Мигелю мало было известно о делах деда. Несмотря на то что тот частенько называл внука своим единственным наследником, старик ни разу не попытался научить юношу чему-то, кроме верховой езды, фехтования, выпивки, общения с дамами легкого поведения и азартных игр, в то время как бабушка и крестная доводили до совершенства его умение держать себя в обществе, столь необходимое сеньору из хорошей семьи. Проведя долгие годы под одной крышей с бабушкой и дедушкой, Мигель по-прежнему имел смутное представление о том, благодаря чему дону Эухенио удалось стать уважаемым членом колониального общества, тем самым обеспечив прочное положение всей семьи. Встречи с господином Уорти проходили либо в конторе поверенного, либо за закрытыми дверьми кабинета. Ни разу Мигеля не пригласили присоединиться к обсуждению дел в комнате со стенами янтарного цвета, пропитавшимися запахами выдержанного портвейна и сигар, сопутствующими беседам мужчин. Он знал, что основной рабочей силой на гасиенде Лос-Хемелос служили рабы, но, как и другие рабовладельцы — сторонники аболиционизма, Аргосо выступали за возмещение убытков вследствие освобождения рабов — такой точки зрения придерживались даже весьма либерально настроенные семьи.

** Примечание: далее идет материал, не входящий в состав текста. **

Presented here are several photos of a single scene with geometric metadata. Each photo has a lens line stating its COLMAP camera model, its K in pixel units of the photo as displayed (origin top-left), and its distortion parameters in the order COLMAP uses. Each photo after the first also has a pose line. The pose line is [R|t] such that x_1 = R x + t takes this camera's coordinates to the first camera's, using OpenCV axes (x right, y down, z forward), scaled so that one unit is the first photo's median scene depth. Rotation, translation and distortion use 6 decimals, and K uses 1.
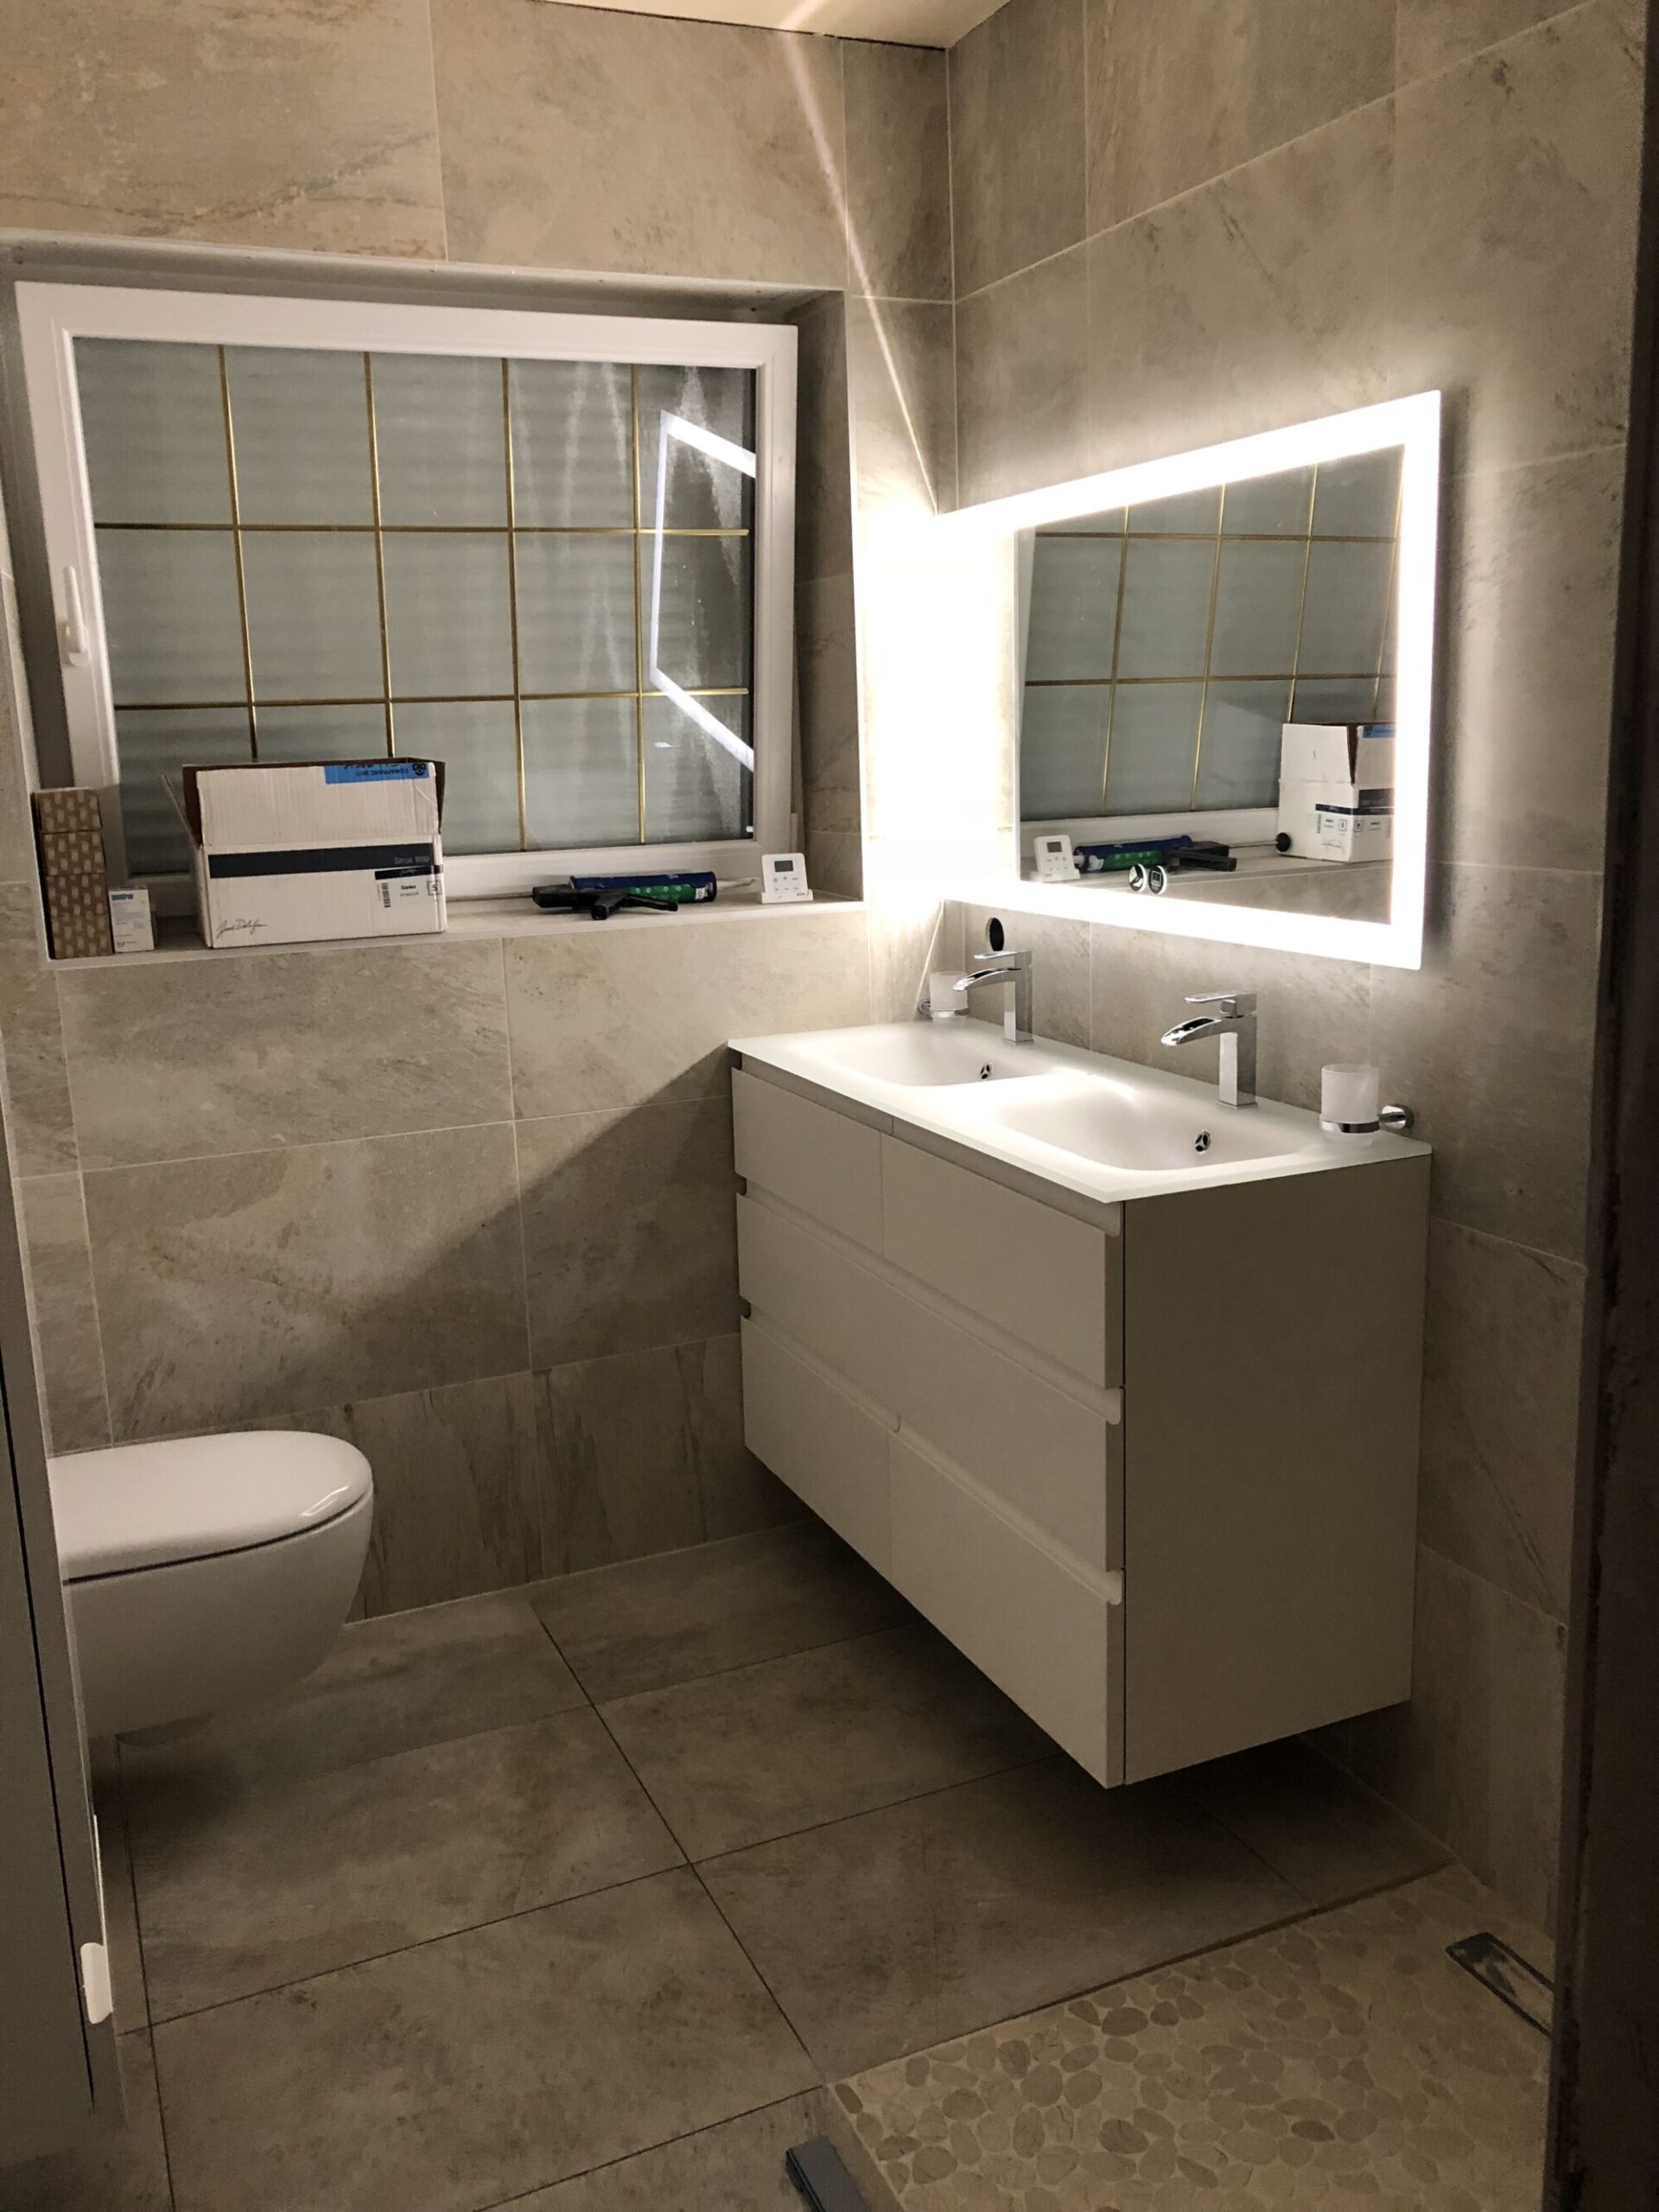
lens RADIAL K [[1820.3, 0, 834.5], [0, 1820.3, 1108.5], [0, 0, 1]] dist [0.032134, -0.008027]
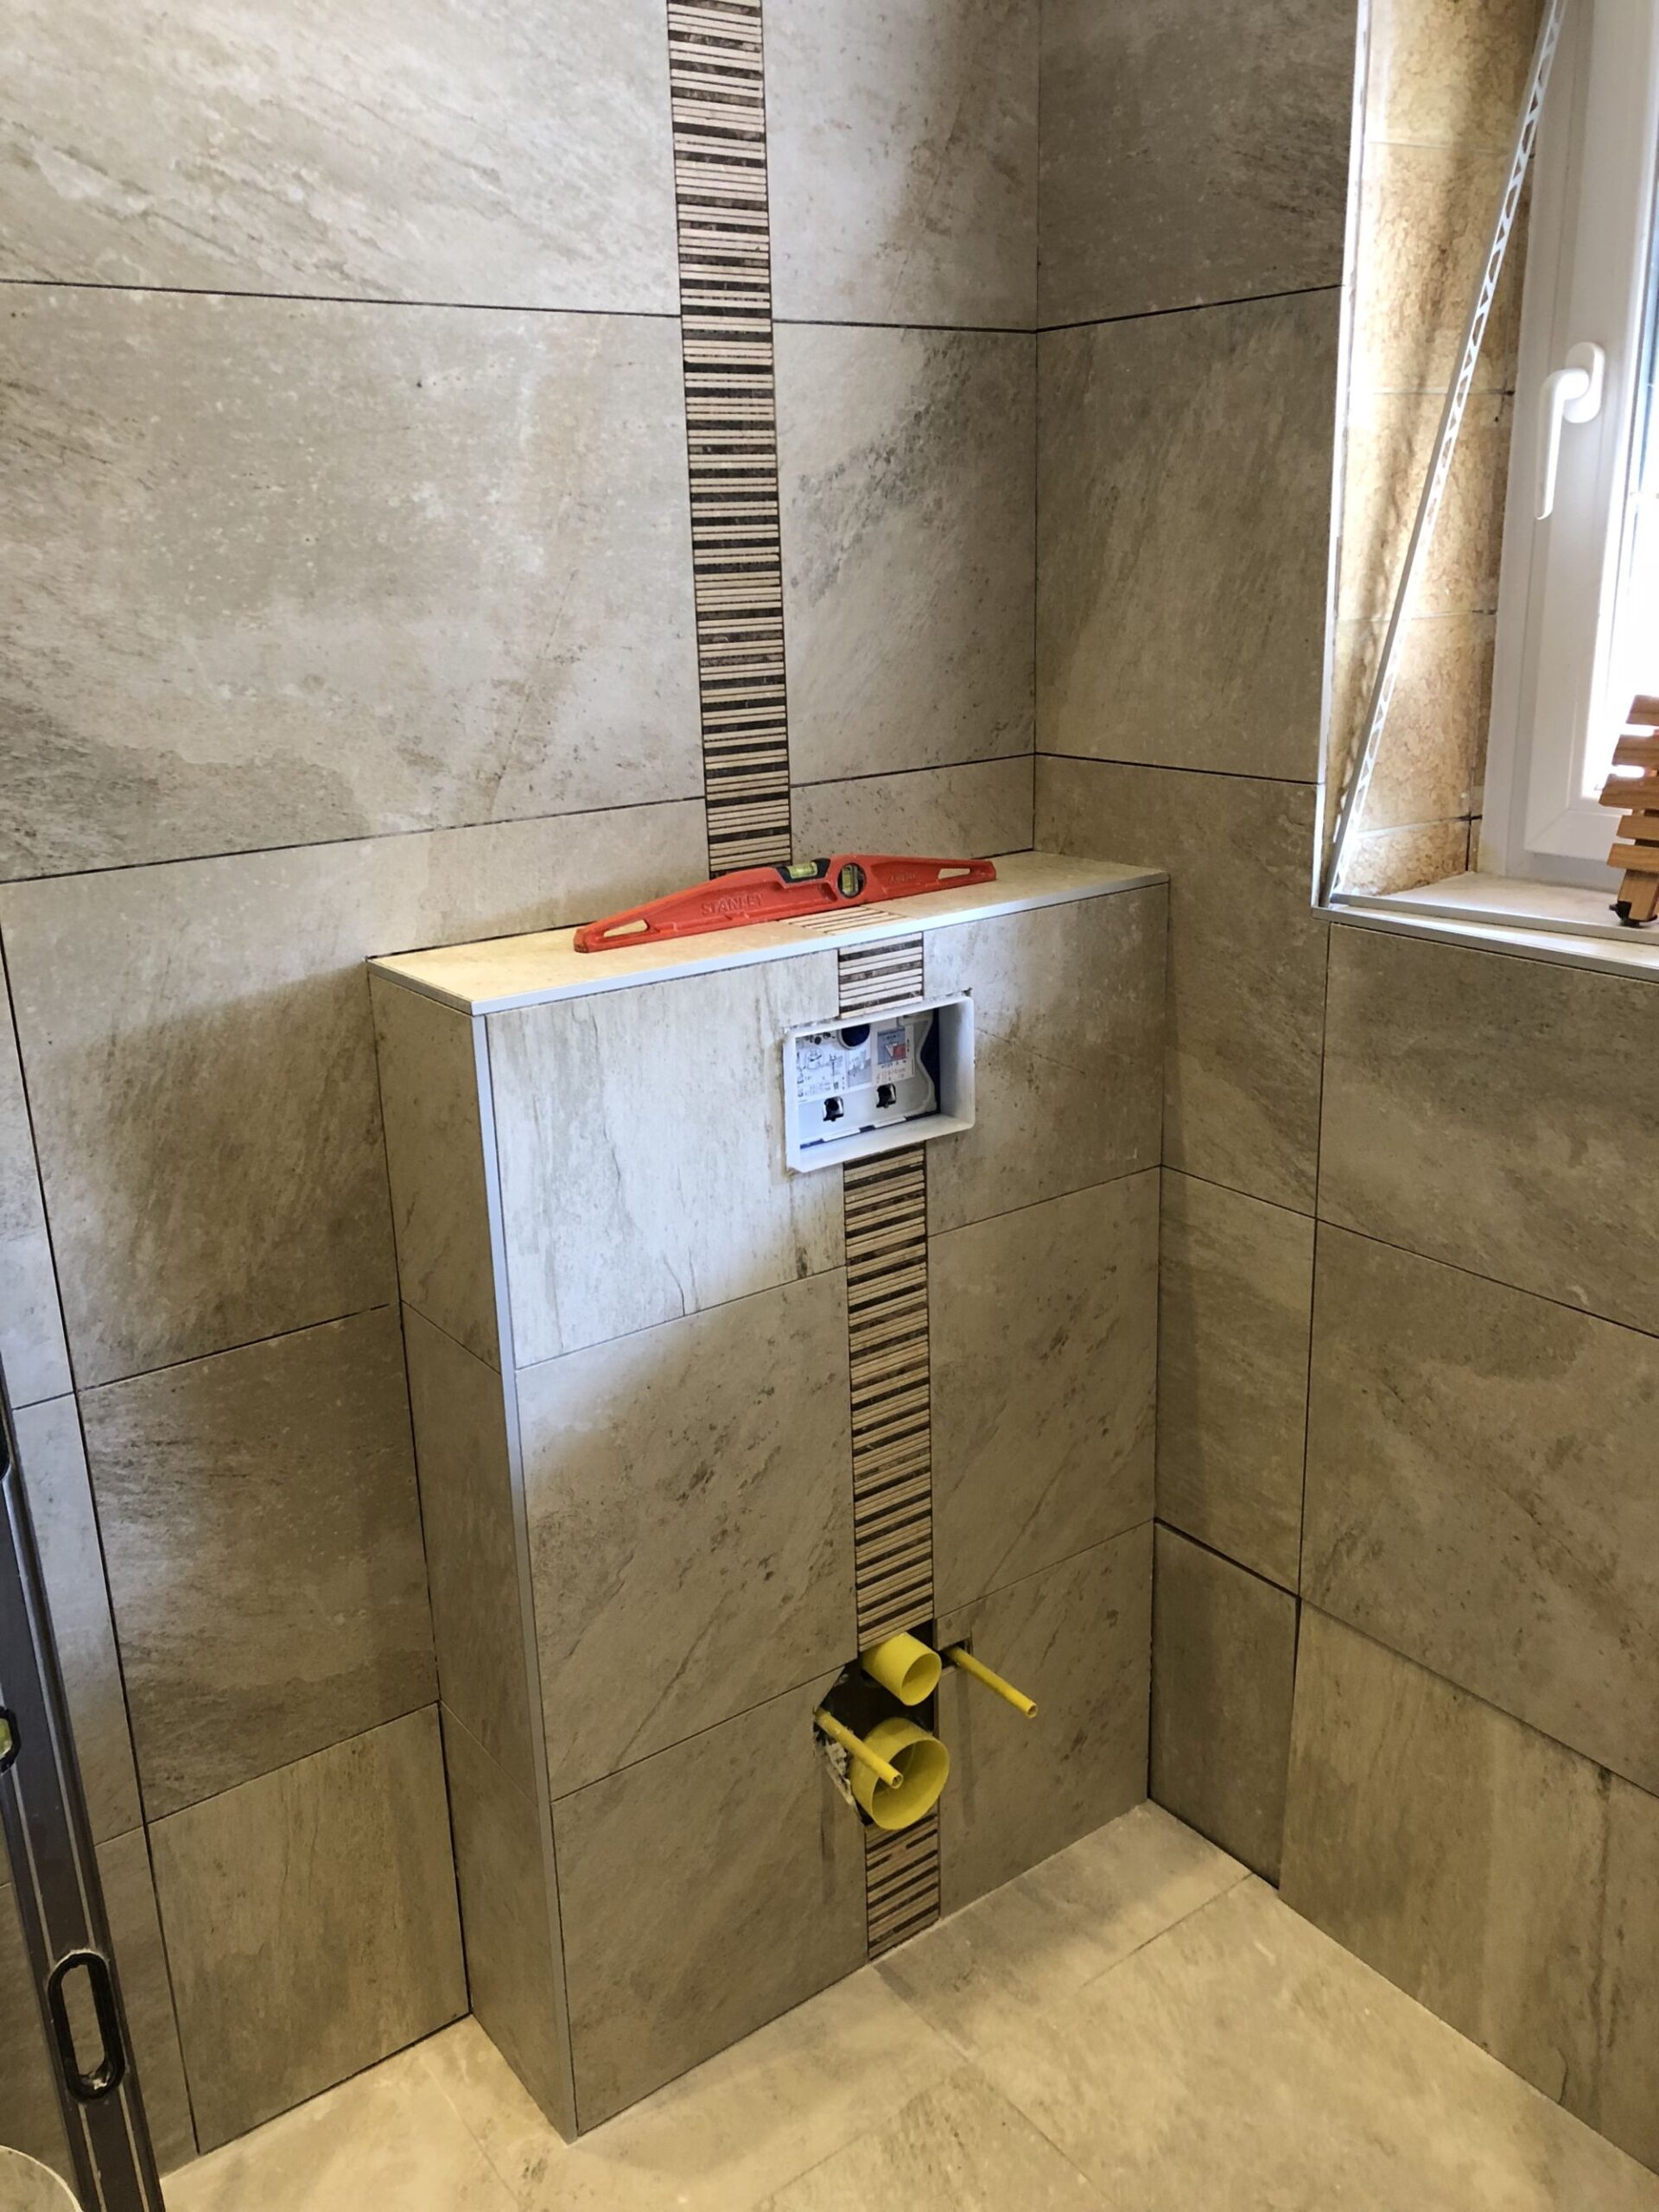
lens RADIAL K [[1820.3, 0, 832.1], [0, 1820.3, 1108.7], [0, 0, 1]] dist [0.032134, -0.008027]
pose [[0.225924, 0.323456, -0.918877, 0.145525], [-0.178043, 0.941087, 0.287499, -0.161131], [0.957736, 0.098647, 0.270203, 0.631967]]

Благодаря Эухенио и Леоноре Мигель с раннего детства усвоил, что рабство — это грех. Дед и бабушка напомнили ему об этом, покупая тетушку Кириаку и Бомбон у Луиса Моралеса Фонта, а затем по приезде в Сан-Хуан предоставив свободу обеим женщинам. В течение многих лет Аргосо помогали тетушке Кириаке выкупить троих детей и их супругов. Однако их добродетели не распространялись на далекую плантацию, обеспечивавшую им безбедную и комфортную жизнь.

Слова Андреса потрясли Мигеля, но он не решался заговорить об этом с дедом. Уважение к нему, благодарность за все данные ему блага и горячая любовь к обоим старикам не позволяли ему сделать хоть что-нибудь, что заставило бы их усомниться в его преданности и любви. Можно ли было обвинить его в слабохарактерности из-за нежелания поднимать эту болезненную тему? Дедушка с бабушкой явно подумают, будто он критикует их. Но Мигелю была невыносима даже мысль о противоречиях и ссорах, и в семнадцать лет он по-прежнему послушно исполнял практически все их просьбы и пожелания, даже если потом, по ночам, как и сейчас, лежал без сна и мучительно задавался вопросами, на которые мог бы с большей легкостью ответить днем, решись он прямо высказать собственное мнение. Сказать по правде, выступления друзей у дона Бенисьо он слушал вполуха, на самом деле мысли его витали где-то далеко.